Tests show mustard gas traces in Islamic State attack
Washington (CNN)Fragments from an ISIS mortar fired on Kurdish forces near Makhmour, Iraq, earlier this month tested positive for sulfur mustard agent during a field test conducted by the U.S. military, Brigadier General Kevin Killea, chief of staff for operations for the global coalition against ISIS, told reporters at the Pentagon Friday.
“We were able to take the fragments from some of those mortar rounds and do a field test…on those fragments, and they showed the presence of HD, or what is known as sulphur mustard”, Killea said.
Killea cautioned that this was a “presumptive field test”, and further analysis is needed to possibly determine the source of the chemical weapon.
The attack occurred in the town of Makhmour in northern Iraq near the front lines of the Kurdish forces’ fight against the Islamic State, according to Killea, who briefed reporters at the Pentagon on Friday.
“So I would ask everybody’s patience on that until the… full tests are returned”, he added.
Diplomatic efforts by the U.S. and Russian Federation following a chemical weapons attack in Syria in 2013 led to the removal or destruction of the Syrian government’s chemical weapons stockpiles.

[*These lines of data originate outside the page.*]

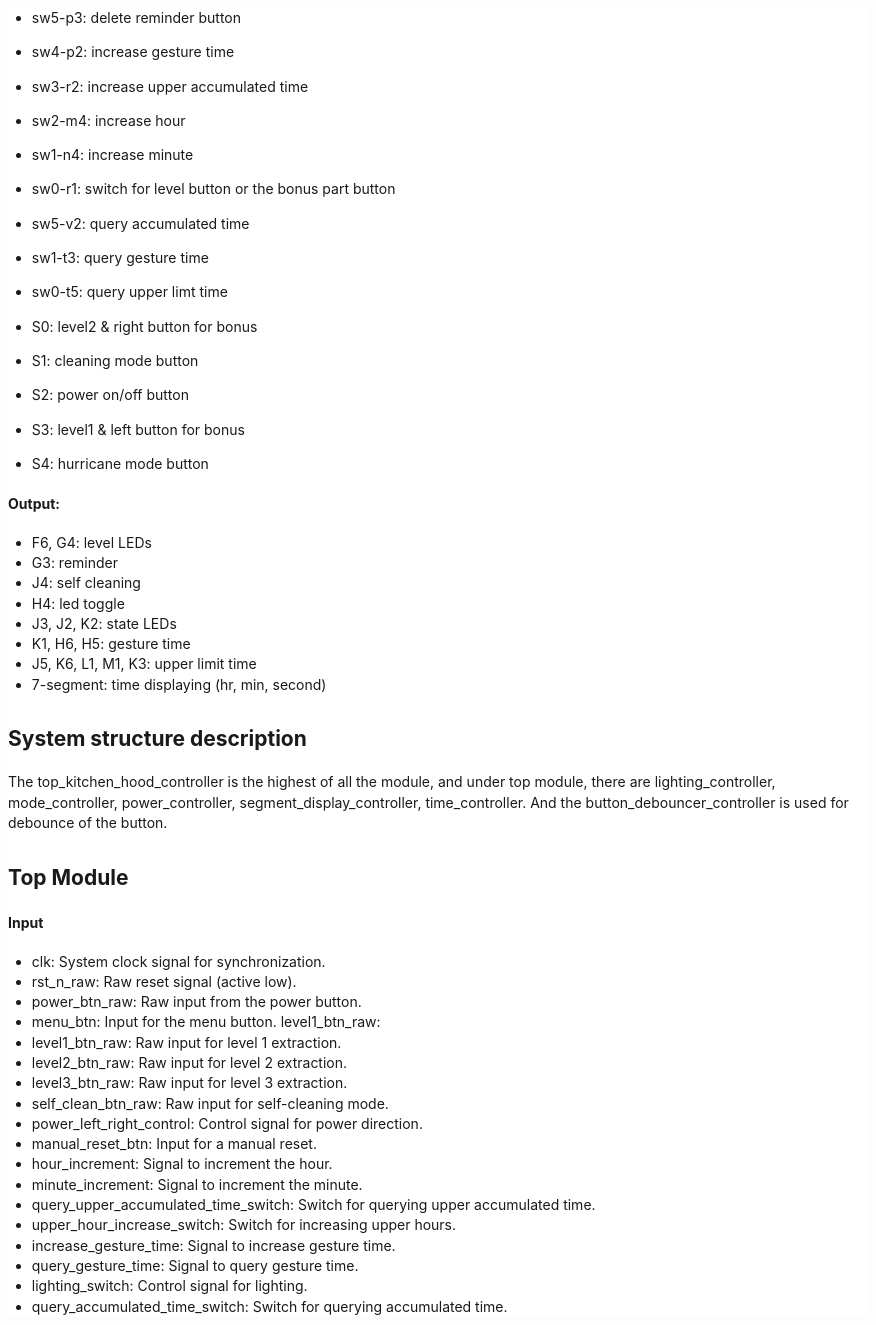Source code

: - sw5-p3: delete reminder button

- sw4-p2: increase gesture time

- sw3-r2: increase upper accumulated time

- sw2-m4: increase hour

- sw1-n4: increase minute

- sw0-r1: switch for level button or the bonus part button

- sw5-v2: query accumulated time

- sw1-t3: query gesture time

- sw0-t5: query upper limt time

- S0: level2 & right button for bonus

- S1: cleaning mode button

- S2: power on/off button

- S3: level1 & left button for bonus

- S4: hurricane mode button

#### **Output:**

- F6, G4: level LEDs
- G3: reminder
- J4: self cleaning
- H4: led toggle
- J3, J2, K2: state LEDs
- K1, H6, H5: gesture time
- J5, K6, L1, M1, K3: upper limit time
- 7-segment: time displaying (hr, min, second)

## System structure description

The top_kitchen_hood_controller is the highest of all the module, and under top module, there are lighting_controller, mode_controller, power_controller, segment_display_controller, time_controller. And the button_debouncer_controller is used for debounce of the button.

## Top Module

#### Input

- clk: System clock signal for synchronization.
- rst_n_raw: Raw reset signal (active low).
- power_btn_raw: Raw input from the power button.
- menu_btn: Input for the menu button. level1_btn_raw:
- level1_btn_raw: Raw input for level 1 extraction.
- level2_btn_raw: Raw input for level 2 extraction.
- level3_btn_raw: Raw input for level 3 extraction.
- self_clean_btn_raw: Raw input for self-cleaning mode.
- power_left_right_control: Control signal for power direction.
- manual_reset_btn: Input for a manual reset.
- hour_increment: Signal to increment the hour.
- minute_increment: Signal to increment the minute.
- query_upper_accumulated_time_switch: Switch for querying upper accumulated time.
- upper_hour_increase_switch: Switch for increasing upper hours.
- increase_gesture_time: Signal to increase gesture time.
- query_gesture_time: Signal to query gesture time.
- lighting_switch: Control signal for lighting.
- query_accumulated_time_switch: Switch for querying accumulated time.
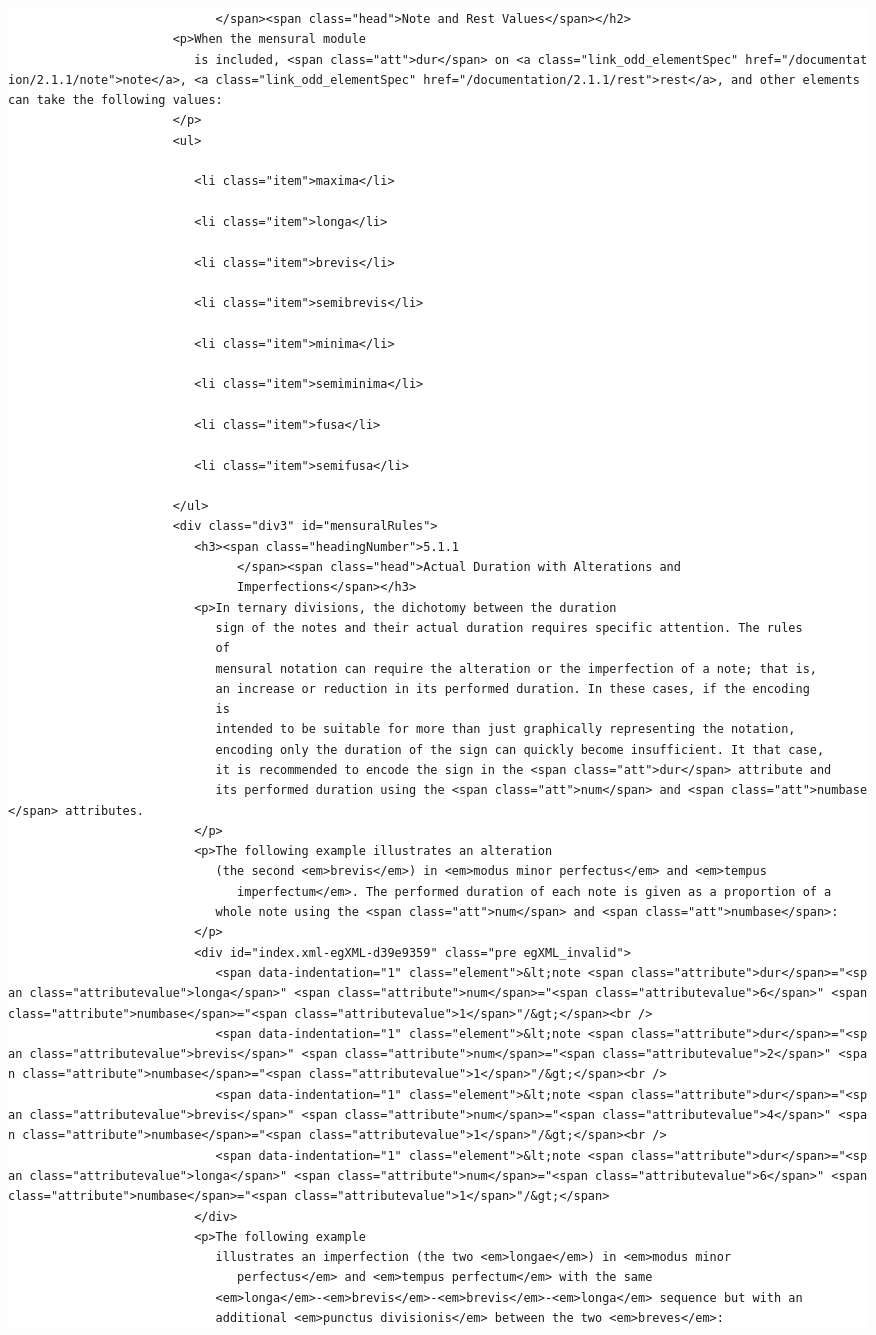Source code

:                                  </span><span class="head">Note and Rest Values</span></h2>
                           <p>When the mensural module
                              is included, <span class="att">dur</span> on <a class="link_odd_elementSpec" href="/documentation/2.1.1/note">note</a>, <a class="link_odd_elementSpec" href="/documentation/2.1.1/rest">rest</a>, and other elements can take the following values:
                           </p>
                           <ul>
                              
                              <li class="item">maxima</li>
                              
                              <li class="item">longa</li>
                              
                              <li class="item">brevis</li>
                              
                              <li class="item">semibrevis</li>
                              
                              <li class="item">minima</li>
                              
                              <li class="item">semiminima</li>
                              
                              <li class="item">fusa</li>
                              
                              <li class="item">semifusa</li>
                              
                           </ul>
                           <div class="div3" id="mensuralRules">
                              <h3><span class="headingNumber">5.1.1
                                    </span><span class="head">Actual Duration with Alterations and
                                    Imperfections</span></h3>
                              <p>In ternary divisions, the dichotomy between the duration
                                 sign of the notes and their actual duration requires specific attention. The rules
                                 of
                                 mensural notation can require the alteration or the imperfection of a note; that is,
                                 an increase or reduction in its performed duration. In these cases, if the encoding
                                 is
                                 intended to be suitable for more than just graphically representing the notation,
                                 encoding only the duration of the sign can quickly become insufficient. It that case,
                                 it is recommended to encode the sign in the <span class="att">dur</span> attribute and
                                 its performed duration using the <span class="att">num</span> and <span class="att">numbase</span> attributes.
                              </p>
                              <p>The following example illustrates an alteration
                                 (the second <em>brevis</em>) in <em>modus minor perfectus</em> and <em>tempus
                                    imperfectum</em>. The performed duration of each note is given as a proportion of a
                                 whole note using the <span class="att">num</span> and <span class="att">numbase</span>:
                              </p>
                              <div id="index.xml-egXML-d39e9359" class="pre egXML_invalid">
                                 <span data-indentation="1" class="element">&lt;note <span class="attribute">dur</span>="<span class="attributevalue">longa</span>" <span class="attribute">num</span>="<span class="attributevalue">6</span>" <span class="attribute">numbase</span>="<span class="attributevalue">1</span>"/&gt;</span><br />
                                 <span data-indentation="1" class="element">&lt;note <span class="attribute">dur</span>="<span class="attributevalue">brevis</span>" <span class="attribute">num</span>="<span class="attributevalue">2</span>" <span class="attribute">numbase</span>="<span class="attributevalue">1</span>"/&gt;</span><br />
                                 <span data-indentation="1" class="element">&lt;note <span class="attribute">dur</span>="<span class="attributevalue">brevis</span>" <span class="attribute">num</span>="<span class="attributevalue">4</span>" <span class="attribute">numbase</span>="<span class="attributevalue">1</span>"/&gt;</span><br />
                                 <span data-indentation="1" class="element">&lt;note <span class="attribute">dur</span>="<span class="attributevalue">longa</span>" <span class="attribute">num</span>="<span class="attributevalue">6</span>" <span class="attribute">numbase</span>="<span class="attributevalue">1</span>"/&gt;</span>       
                              </div>
                              <p>The following example
                                 illustrates an imperfection (the two <em>longae</em>) in <em>modus minor
                                    perfectus</em> and <em>tempus perfectum</em> with the same
                                 <em>longa</em>-<em>brevis</em>-<em>brevis</em>-<em>longa</em> sequence but with an
                                 additional <em>punctus divisionis</em> between the two <em>breves</em>:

The initial tests have to be backed up by full testing, and that could show, among other things, whether the fragments were part of munitions that contained the chemical weapon and were not tampered with.
Regardless, he said, “we really don’t need another reason to hunt down [the Islamic State] and kill them wherever we can”.
U.S. officials have expressed persistent concerns about the possibility that IS would locate and use chemical weapons in its ongoing campaign to take control of more territory across Iraq and Syria.